For the past year, I’ve had the joy of editing a book for our Pastor, Mark Forrest from Lakeside Baptist Chuch in Granbury. Dickey and I have learned so much from Mark and pestered him to extend his ministry in book form for several years. Today, Mark’s first book, Soul Beginnings, came out on Amazon and in the next few months, there will be book signings and celebration. Tonight, I reflect on my journey as a kid who couldn’t even read in third grade, one who overcame Dyslexia and learned the craft of writing. Mostly, I’ve reflected on the journey God has carried me through. I’m so grateful Mark Forrest has trusted me to help with this book. I pray he continues to bless us with his illuminations of God’s Word.
A decade or four ago, I was forced to work in a special needs school. But I wanted to write Christian literature…especially the Sunday School literature for our church. So God sent me to learn from Matt. Below is the story of learning from Matt.
The Miracle of Matt
By Peggy Purser Freeman
“The King will reply, ‘Truly I tell you, whatever you did for one of the least of these brothers and sisters of mine, you did for me.’”
“Just what am I doing in a place like this?” I had turned down this job assignment two years before, but now it was this job, as an aide in the school for the severe and profoundly disabled, or no job. This was the oldest building in the district. The walls reeked with fifty years of sweat, vomit, and vermin odor. It had been one of the city’s most beautiful facilities; now it warehoused the kids some administrators wanted out of sight and out of mind.
The small bathroom smelled of urine and human waste. The hard tile floor cut into my knees. I slung the jeans I had just pulled off the thin, braced legs of my nine-year-old charge and grumbled aloud.
“I wanted to write songs and stories for you, God.”
I had spent most of my three weeks at this job with Matt, trying to get him to go to the bathroom on the potty, put a block in a can or at least make eye contact.

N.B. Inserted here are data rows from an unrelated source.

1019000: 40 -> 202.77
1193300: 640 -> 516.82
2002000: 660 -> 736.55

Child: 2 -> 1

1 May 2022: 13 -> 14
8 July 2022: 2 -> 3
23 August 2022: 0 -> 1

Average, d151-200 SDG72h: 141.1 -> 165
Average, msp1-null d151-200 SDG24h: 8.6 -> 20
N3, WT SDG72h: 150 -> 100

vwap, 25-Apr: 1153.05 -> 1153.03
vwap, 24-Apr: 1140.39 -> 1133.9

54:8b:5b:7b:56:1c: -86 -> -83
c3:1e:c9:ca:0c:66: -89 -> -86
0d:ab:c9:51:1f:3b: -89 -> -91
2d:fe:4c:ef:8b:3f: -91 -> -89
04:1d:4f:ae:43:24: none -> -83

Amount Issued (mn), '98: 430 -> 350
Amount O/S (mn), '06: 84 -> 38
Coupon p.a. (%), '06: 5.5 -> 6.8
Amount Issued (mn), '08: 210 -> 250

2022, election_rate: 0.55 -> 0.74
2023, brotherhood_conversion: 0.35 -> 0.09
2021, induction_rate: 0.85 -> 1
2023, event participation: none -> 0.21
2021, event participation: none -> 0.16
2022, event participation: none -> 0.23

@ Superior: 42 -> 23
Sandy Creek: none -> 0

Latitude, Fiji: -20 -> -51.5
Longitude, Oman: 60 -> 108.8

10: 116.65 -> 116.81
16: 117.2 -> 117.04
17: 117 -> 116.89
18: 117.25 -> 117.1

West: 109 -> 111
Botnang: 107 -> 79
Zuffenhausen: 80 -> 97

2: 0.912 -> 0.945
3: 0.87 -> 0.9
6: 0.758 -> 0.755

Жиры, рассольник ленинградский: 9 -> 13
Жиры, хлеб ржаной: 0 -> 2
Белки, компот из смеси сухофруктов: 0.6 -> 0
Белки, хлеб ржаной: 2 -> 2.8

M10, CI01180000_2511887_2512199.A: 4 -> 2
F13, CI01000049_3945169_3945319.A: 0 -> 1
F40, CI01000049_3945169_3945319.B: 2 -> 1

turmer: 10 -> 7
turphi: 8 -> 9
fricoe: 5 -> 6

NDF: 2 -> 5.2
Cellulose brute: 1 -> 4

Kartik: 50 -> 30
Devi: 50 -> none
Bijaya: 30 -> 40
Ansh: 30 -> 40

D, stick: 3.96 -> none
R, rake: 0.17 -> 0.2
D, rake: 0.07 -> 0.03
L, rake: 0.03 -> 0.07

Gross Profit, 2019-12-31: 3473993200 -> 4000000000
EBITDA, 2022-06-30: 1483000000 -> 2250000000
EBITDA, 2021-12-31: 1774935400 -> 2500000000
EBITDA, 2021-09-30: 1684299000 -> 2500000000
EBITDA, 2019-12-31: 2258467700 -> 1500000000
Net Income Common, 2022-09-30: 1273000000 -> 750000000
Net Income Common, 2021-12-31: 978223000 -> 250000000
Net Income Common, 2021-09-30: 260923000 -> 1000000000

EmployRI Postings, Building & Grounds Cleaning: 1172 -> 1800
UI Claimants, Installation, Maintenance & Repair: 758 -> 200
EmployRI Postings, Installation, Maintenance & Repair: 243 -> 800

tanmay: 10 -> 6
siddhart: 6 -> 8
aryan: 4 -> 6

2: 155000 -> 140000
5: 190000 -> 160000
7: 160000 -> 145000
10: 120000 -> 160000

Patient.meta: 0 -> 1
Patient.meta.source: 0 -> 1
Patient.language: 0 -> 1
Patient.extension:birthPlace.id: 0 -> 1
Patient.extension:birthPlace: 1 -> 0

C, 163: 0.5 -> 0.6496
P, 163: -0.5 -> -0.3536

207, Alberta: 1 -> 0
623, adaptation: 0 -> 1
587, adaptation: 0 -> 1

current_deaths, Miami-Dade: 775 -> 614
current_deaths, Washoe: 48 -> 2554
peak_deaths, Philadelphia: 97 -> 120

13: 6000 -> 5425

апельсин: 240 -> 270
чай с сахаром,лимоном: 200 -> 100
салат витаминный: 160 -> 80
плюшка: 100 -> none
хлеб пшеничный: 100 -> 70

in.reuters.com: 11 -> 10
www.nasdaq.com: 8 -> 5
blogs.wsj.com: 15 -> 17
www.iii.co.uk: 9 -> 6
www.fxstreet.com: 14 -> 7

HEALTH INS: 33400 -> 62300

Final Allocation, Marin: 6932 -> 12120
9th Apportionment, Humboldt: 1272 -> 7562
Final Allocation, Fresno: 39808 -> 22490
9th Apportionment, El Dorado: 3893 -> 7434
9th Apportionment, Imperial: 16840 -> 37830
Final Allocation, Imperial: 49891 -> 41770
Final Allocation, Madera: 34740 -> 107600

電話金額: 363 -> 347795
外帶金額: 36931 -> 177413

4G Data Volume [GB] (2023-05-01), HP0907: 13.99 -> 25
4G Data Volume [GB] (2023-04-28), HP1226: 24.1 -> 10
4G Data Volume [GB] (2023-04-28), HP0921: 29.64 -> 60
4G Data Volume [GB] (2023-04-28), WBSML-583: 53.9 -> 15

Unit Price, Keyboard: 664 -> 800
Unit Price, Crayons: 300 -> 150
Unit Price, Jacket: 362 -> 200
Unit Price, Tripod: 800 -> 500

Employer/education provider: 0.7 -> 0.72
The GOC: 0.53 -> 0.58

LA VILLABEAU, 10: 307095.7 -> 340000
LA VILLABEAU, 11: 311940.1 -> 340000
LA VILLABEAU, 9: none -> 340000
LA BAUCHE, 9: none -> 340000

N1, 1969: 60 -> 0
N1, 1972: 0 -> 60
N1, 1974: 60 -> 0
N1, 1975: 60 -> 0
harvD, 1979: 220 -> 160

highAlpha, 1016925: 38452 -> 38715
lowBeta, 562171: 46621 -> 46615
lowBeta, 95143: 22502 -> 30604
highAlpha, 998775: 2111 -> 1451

To get him to look me in the eyes proved to be the most difficult. His eyes seemed to be the only thing he was able to control. He had no verbal skills, little motor control. All he had was the ability to look away or squeeze his eyes shut, anything but eye contact.
As I took the soiled underwear off Matt to clean his legs and bottom, I dropped the feces-covered underwear on my dress. “Oh, Matt, look what you’ve done!” I screamed.
He gave his soundless laugh and smiled a grin made toothless from the many falls his wobbly legs had taken. Most days that smile would have melted my heart, but not today. My love was stretched thin, and my patience broke. “God, I hate this.”
The small room grew still, and I felt Matt’s stare. I glanced up and met his eyes. Large and luminous, they looked into mine, staring into my soul. In the quietness of the moment, I heard words with my heart — not Matt’s voice and not mine.
“I didn’t ask you to rewrite Sunday school literature. I didn’t ask you to write songs. I said if you do it unto the least of these, you’ve done it unto me.” Then Matt looked away.
God spoke to my heart in a most profound way in that smelly bathroom. In the years that followed, I learned to listen, and Matt taught me so many things. You don’t have to be capable of seesawing to sit on one and enjoy white clouds in a blue sky.
Soundless laughter and silent tears often communicate better than words. Life in its most simple form is sometimes life at its best. Probably the best lesson I learned: God talks the loudest through the weakest.
Life Tips: Teach your children to look for the good in disappointment, even when the plans are not those we would choose. Then take them with you to do for others—especially the least of these. Listen and to search for God in all situations and in all people. As you teach your children, stay teachable.